■ **Tasks to perform**:
1 - In the text on the bearing area heating fixture, recast the paragraph beginning "When servicing F110-100/129 model jet engines" as a short bulleted list that keeps its main facts.
2 - Write the next part of the text on the bearing area heating fixture, picking up after its final sentence.

■ **Passage for review**:
BEARING AREA HEATING FIXTURE AND METHOD

Abstract

A fixture for use in heating an article, which article has two open ends and portions that define an interior space. The fixture includes a first component and a second component. The first component includes a first cover for covering one open end of an article. The second component includes a second cover for covering another open end of the article. At least one of the first and second components includes a mechanism for joining the first and second components together around the article in a spaced apart relationship. At least one of the components includes a port for transferring heat into the interior space of the article. A method of using the fixture for heating a portion of a turbine engine in order to service the same is also provided.

Description

FIELD OF THE INVENTION

The present invention relates generally to heating articles, and more particularly to a fixture and a method for heating part of a turbine engine in order to service the same.

BACKGROUND OF THE INVENTION

Turbine engines, including jet engines, are composed of components that are manufactured with very tight tolerances. Such components comprise parts that fit together with very precise tolerances. Some of these components must be heated to elevated temperatures in order to install and/or remove parts from the component.

The #5 bearing area in the F110 is a critical component that supports the shaft of the LP turbine. Tight tolerance is vital to ensure that the shaft remains centered and has no lateral movement, which would produce engine vibrations. To ensure this fit, heat must be applied to expand the housing enough to accept the bearing.

When servicing F110-100/129 model jet engines, in some cases, it is necessary to heat the #5 bearing area on the engine. The current method of heating the #5 bearing area on the engine involves using a heat gun to heat the bearing area. This process can take over 20 minutes and can cause uneven temperatures due to the heat not being contained in the intended area.

There is a need to provide faster and more even heating of the #5 bearing area on F110-100/129 model engines.

SUMMARY OF THE INVENTION

The present invention relates generally to heating articles, and more particularly to a fixture and a method for heating part of a turbine engine in order to service the same.

■ **Source information**:
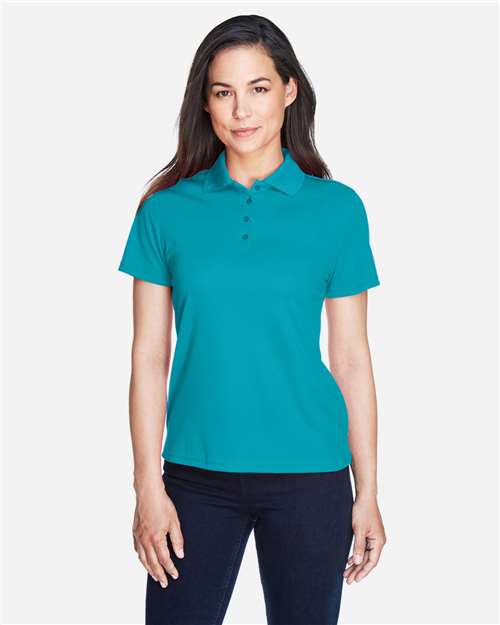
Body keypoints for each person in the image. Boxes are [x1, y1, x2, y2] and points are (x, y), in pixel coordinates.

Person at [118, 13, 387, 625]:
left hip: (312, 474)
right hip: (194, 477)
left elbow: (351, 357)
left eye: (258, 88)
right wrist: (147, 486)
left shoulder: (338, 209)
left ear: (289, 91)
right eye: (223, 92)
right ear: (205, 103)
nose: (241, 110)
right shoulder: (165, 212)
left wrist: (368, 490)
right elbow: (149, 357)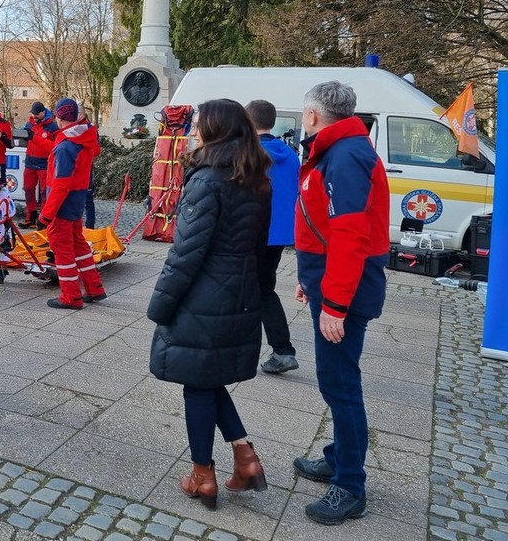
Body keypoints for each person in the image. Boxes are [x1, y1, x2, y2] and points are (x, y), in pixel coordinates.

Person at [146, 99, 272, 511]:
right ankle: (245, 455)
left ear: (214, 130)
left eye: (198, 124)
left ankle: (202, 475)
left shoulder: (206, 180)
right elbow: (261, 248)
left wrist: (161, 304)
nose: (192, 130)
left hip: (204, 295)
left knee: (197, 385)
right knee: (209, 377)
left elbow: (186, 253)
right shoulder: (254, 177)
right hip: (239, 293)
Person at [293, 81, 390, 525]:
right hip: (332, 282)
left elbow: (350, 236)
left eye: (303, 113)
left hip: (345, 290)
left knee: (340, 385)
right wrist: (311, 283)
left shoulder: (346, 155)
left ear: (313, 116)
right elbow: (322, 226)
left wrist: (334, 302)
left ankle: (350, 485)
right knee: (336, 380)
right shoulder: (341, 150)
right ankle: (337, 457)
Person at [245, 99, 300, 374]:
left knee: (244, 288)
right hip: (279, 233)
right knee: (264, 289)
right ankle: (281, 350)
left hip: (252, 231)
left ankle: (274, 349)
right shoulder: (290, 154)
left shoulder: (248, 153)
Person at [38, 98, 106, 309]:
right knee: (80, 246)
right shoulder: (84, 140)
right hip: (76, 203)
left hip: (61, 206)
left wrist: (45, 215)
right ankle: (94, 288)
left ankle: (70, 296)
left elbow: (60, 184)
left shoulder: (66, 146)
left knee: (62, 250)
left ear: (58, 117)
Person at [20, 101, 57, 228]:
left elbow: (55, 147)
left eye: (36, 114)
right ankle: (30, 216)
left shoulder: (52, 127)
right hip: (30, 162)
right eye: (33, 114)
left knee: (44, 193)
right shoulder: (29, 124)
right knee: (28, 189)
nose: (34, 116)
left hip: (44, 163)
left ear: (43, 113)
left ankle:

■ **Task responses**:
1 -
- Servicing F110-100/129 jet engines sometimes requires heating the #5 bearing area.
- The current method heats this area with a heat gun.
- That process can take over 20 minutes.
- Because the heat is not contained in the intended area, temperatures can be uneven.

2 -
While the invention will be described in connection with certain embodiments, it will be understood that the invention is not limited to these embodiments. To the contrary, this invention includes all alternatives, modifications, and equivalents as may be included within the spirit and scope of the present invention.

A fixture is provided for use in heating an article that has two open ends and portions that define an interior space. In one embodiment, the fixture comprises:

• • a first component comprising a first cover that is sized and configured for covering one open end of an article; and
  • a second component comprising a second cover that is sized and configured for covering another open end of an article,
  • wherein at least one of the first component and the second component has a mechanism joined thereto for joining the first and second components together around the article in a spaced apart relationship, and one of the first component and the second component comprises at least one port for transferring heat into the interior space of an article.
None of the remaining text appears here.